▶ _DATA IN THIS EXERCISE_:
[Start of Attachment]

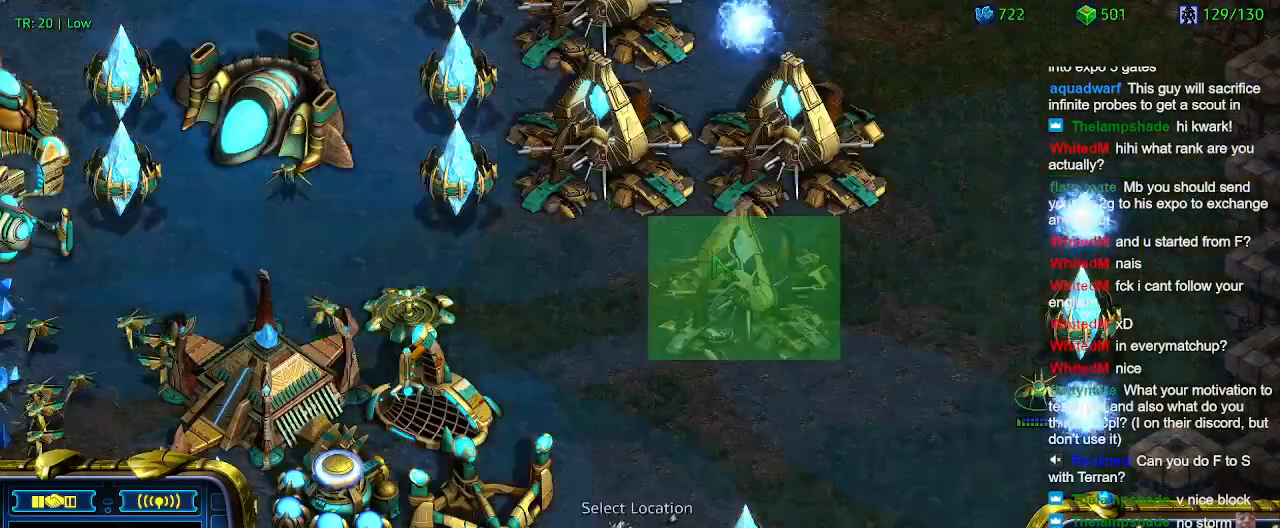
{"keys": [], "events": []}
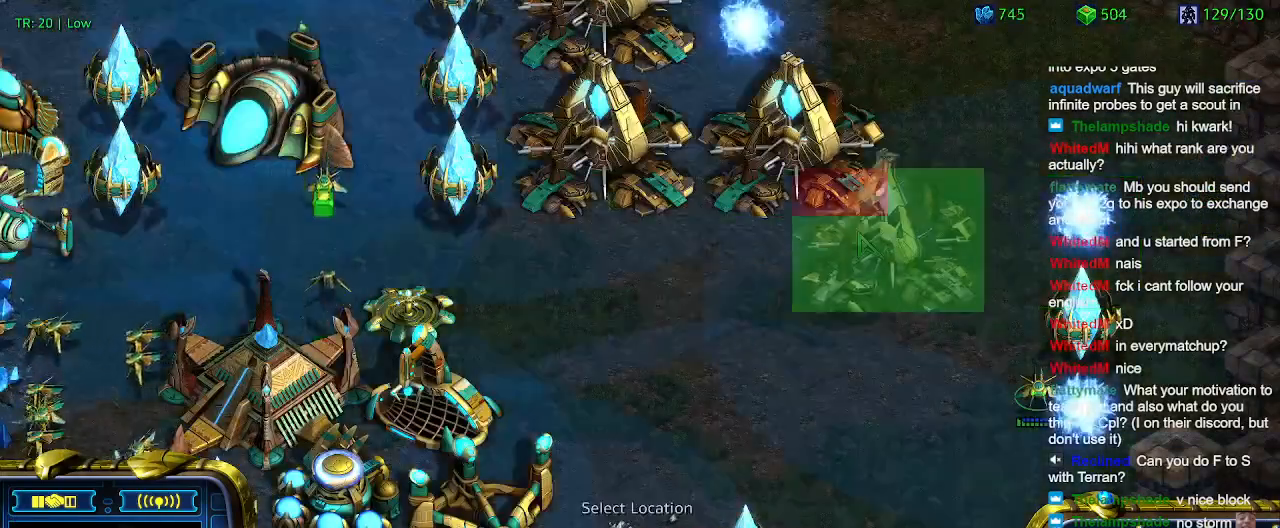
{"keys": [], "events": []}
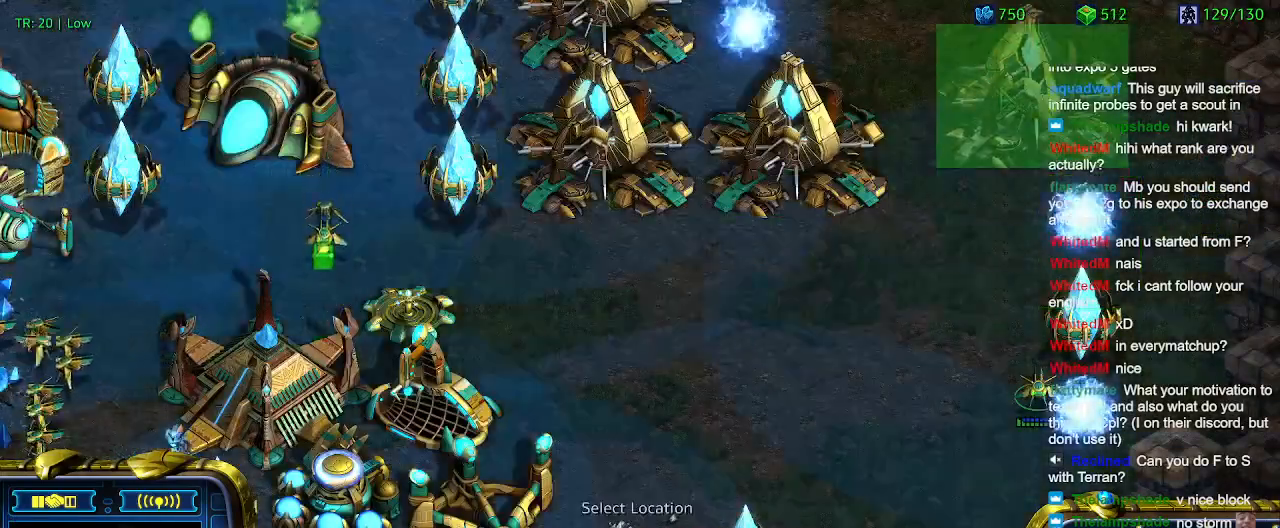
{"keys": [], "events": []}
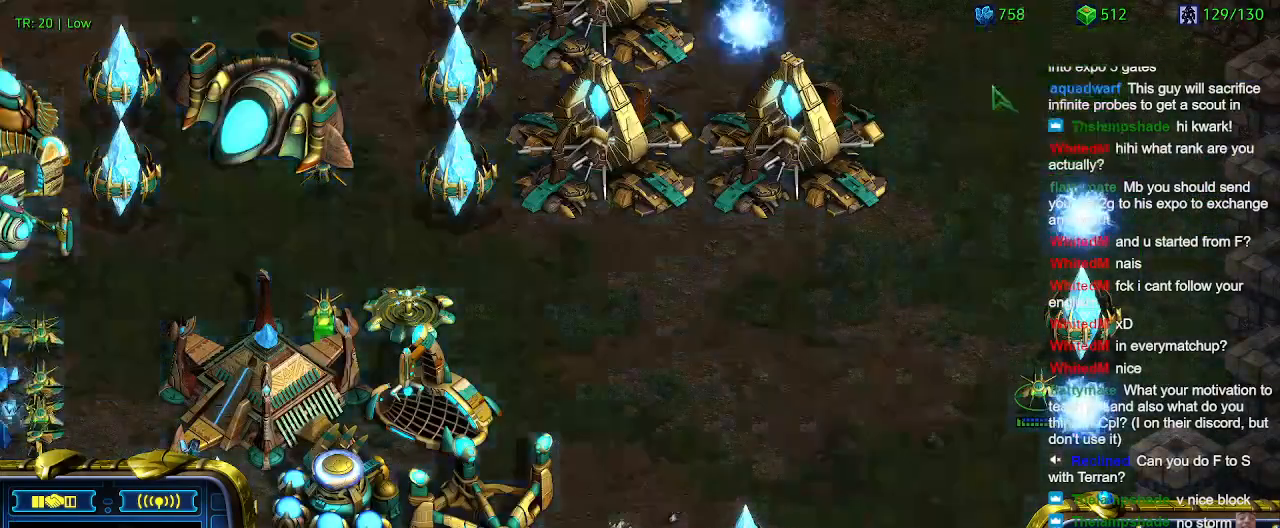
{"keys": [], "events": []}
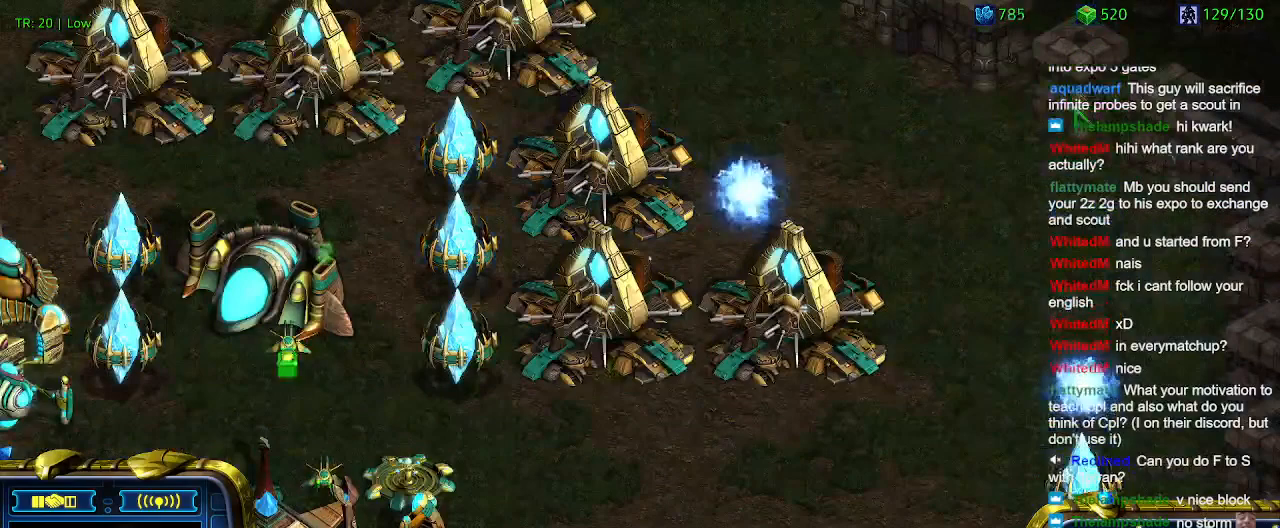
{"keys": [], "events": []}
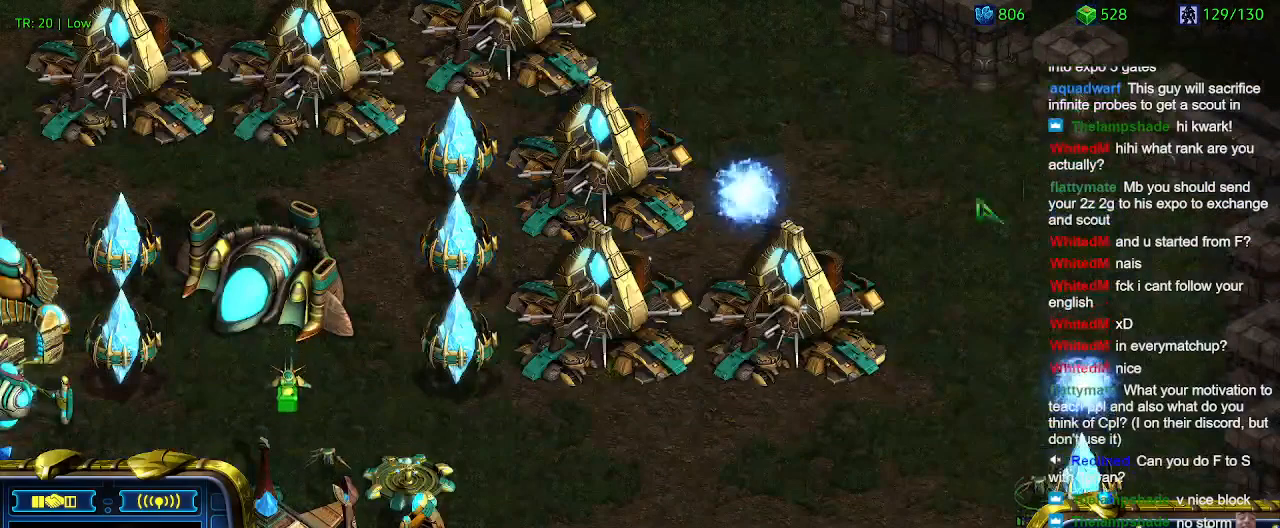
{"keys": ["1"], "events": [[467, "1", "down"]]}
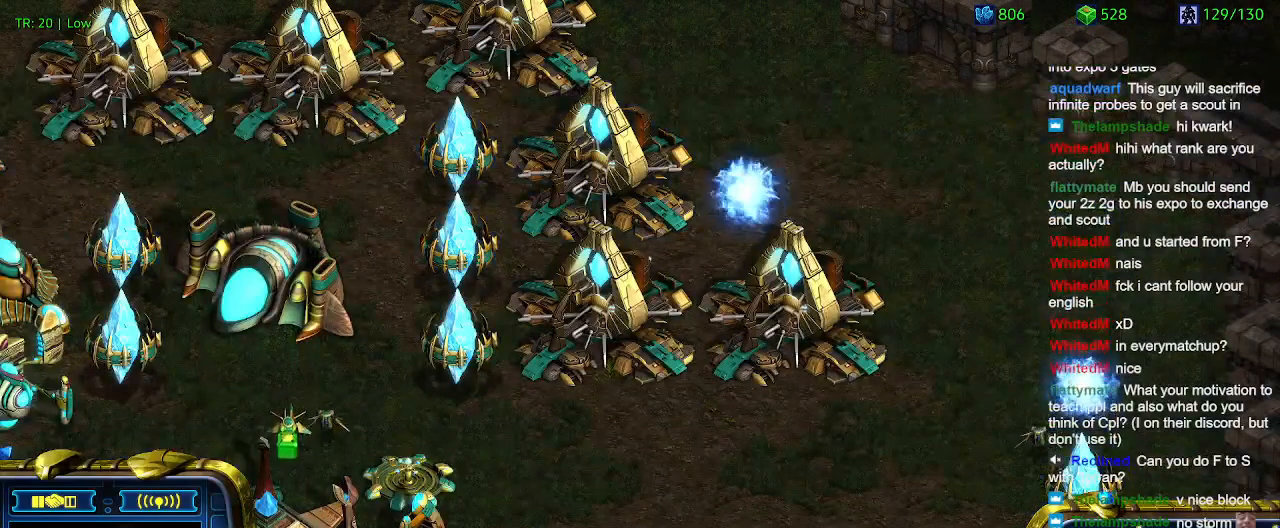
{"keys": [], "events": [[67, "1", "up"], [200, "a", "down"], [300, "a", "up"], [367, "2", "down"], [467, "2", "up"]]}
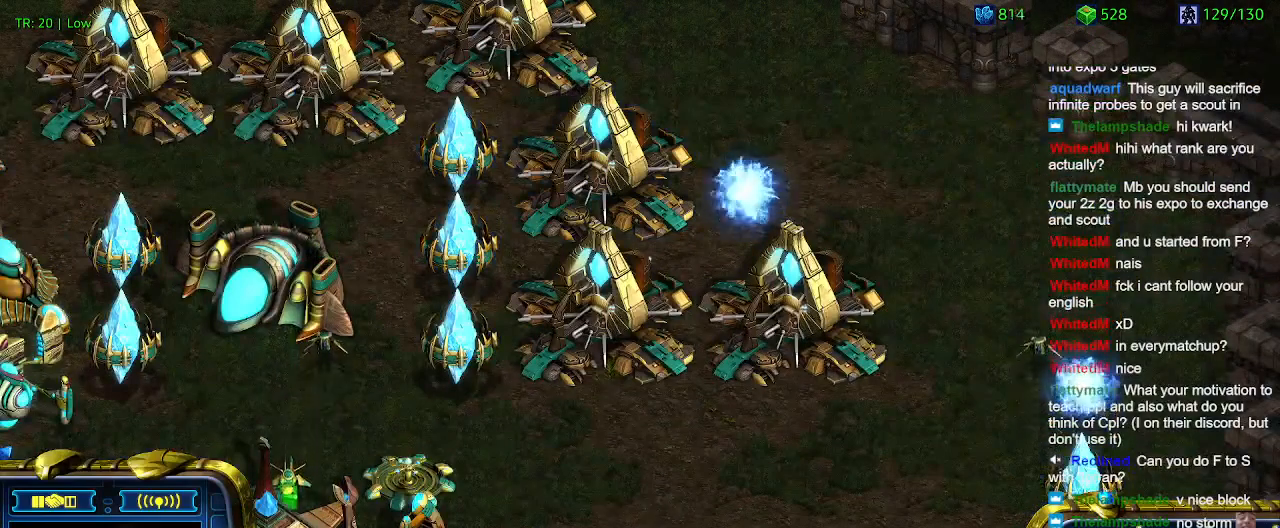
{"keys": [], "events": [[67, "a", "down"], [167, "a", "up"], [267, "3", "down"], [300, "3", "up"], [400, "a", "down"], [500, "a", "up"]]}
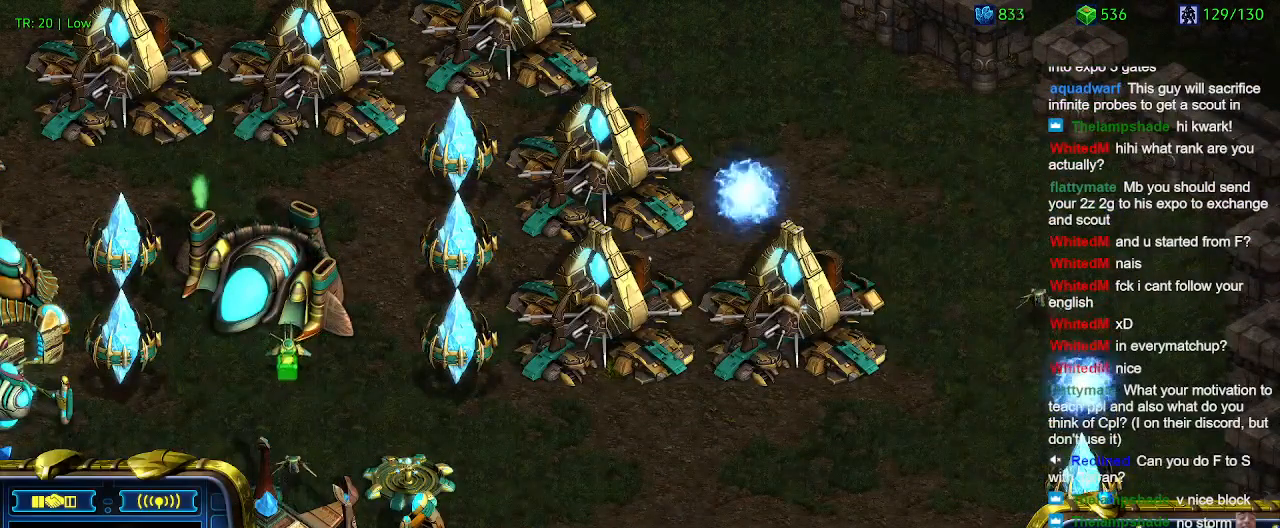
{"keys": [], "events": [[67, "4", "down"], [134, "4", "up"], [234, "a", "down"], [334, "a", "up"]]}
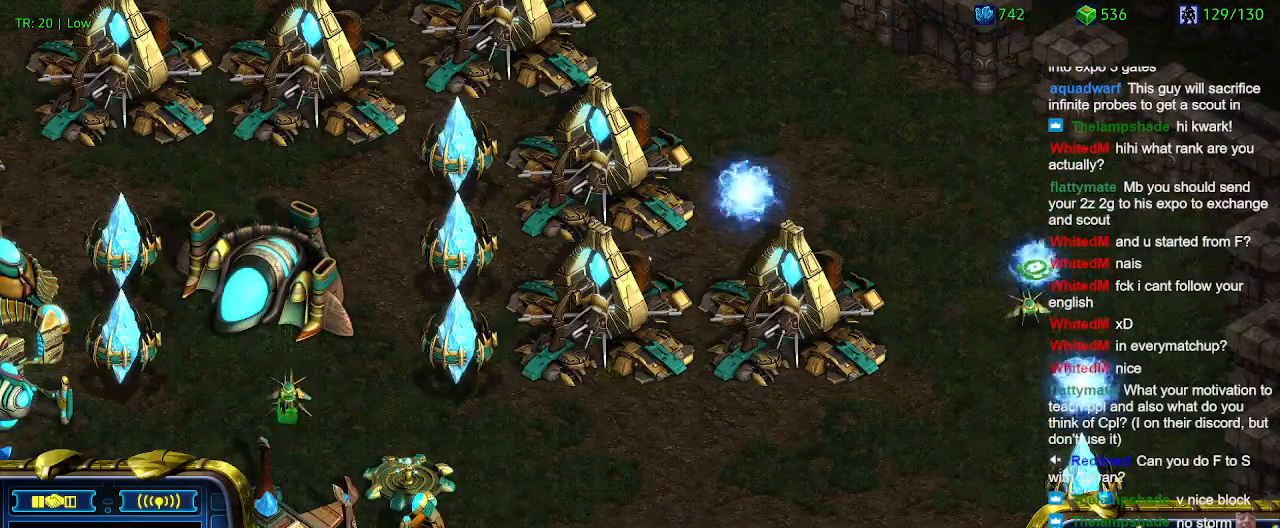
{"keys": [], "events": []}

[End of Attachment]

Give the number of lines in the listing that contain the string "down". Write nothing else.

4